WHAT YOU SHOULD DO:
Only the lines from the start of the data to the line containing "(1002, 275) none -> [276,505,295,523] 的", both included, should be output, exactly and without pictures.

Change detection data:
-=-=-

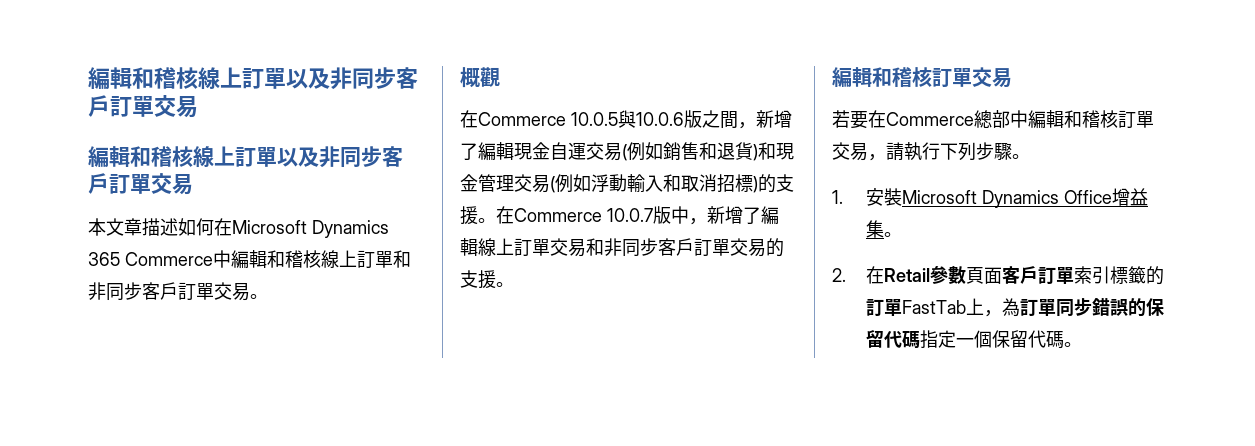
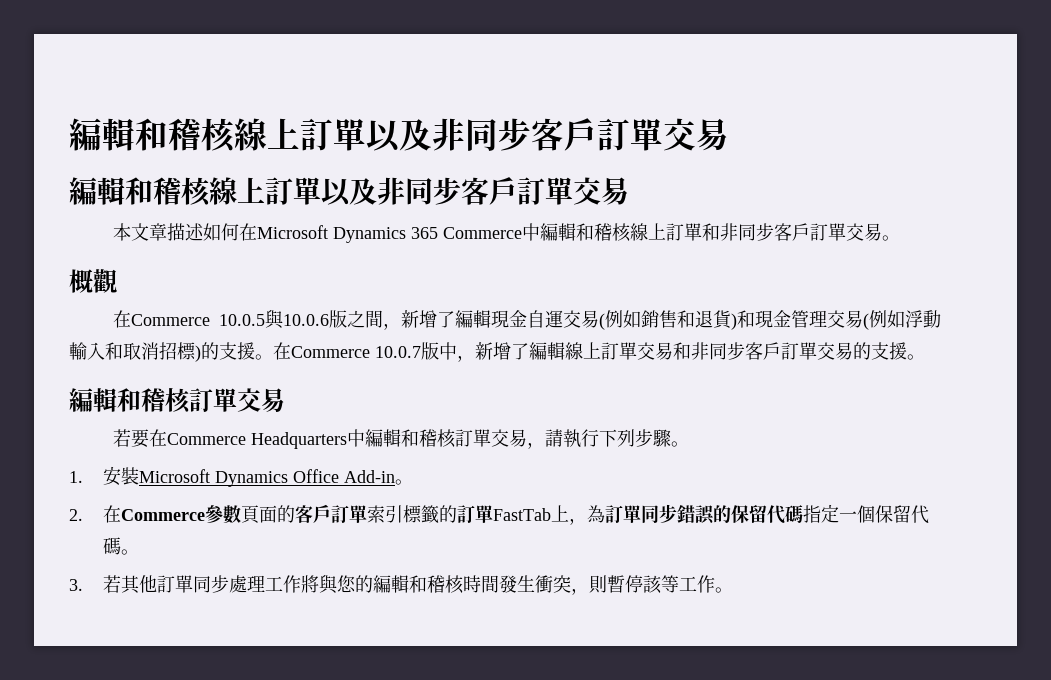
[974,110,1010,128] 總部 -> [251,432,348,449] Headquarters
[1111,188,1148,206] [865,220,884,238] 增益集 -> [343,470,395,483] Add-in
[883,268,930,282] Retail -> [120,509,205,521] Commerce
(1002, 275) none -> [276,505,295,523] 的
(1082, 344) none -> [69,574,733,595] // 3.若其他訂單同步處理工作將與您的編輯和稽核時間發生衝突，則暫停該等工作。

-=-=-

ANSWER TO THE PROBLEM:
[974,110,1010,128] 總部 -> [251,432,348,449] Headquarters
[1111,188,1148,206] [865,220,884,238] 增益集 -> [343,470,395,483] Add-in
[883,268,930,282] Retail -> [120,509,205,521] Commerce
(1002, 275) none -> [276,505,295,523] 的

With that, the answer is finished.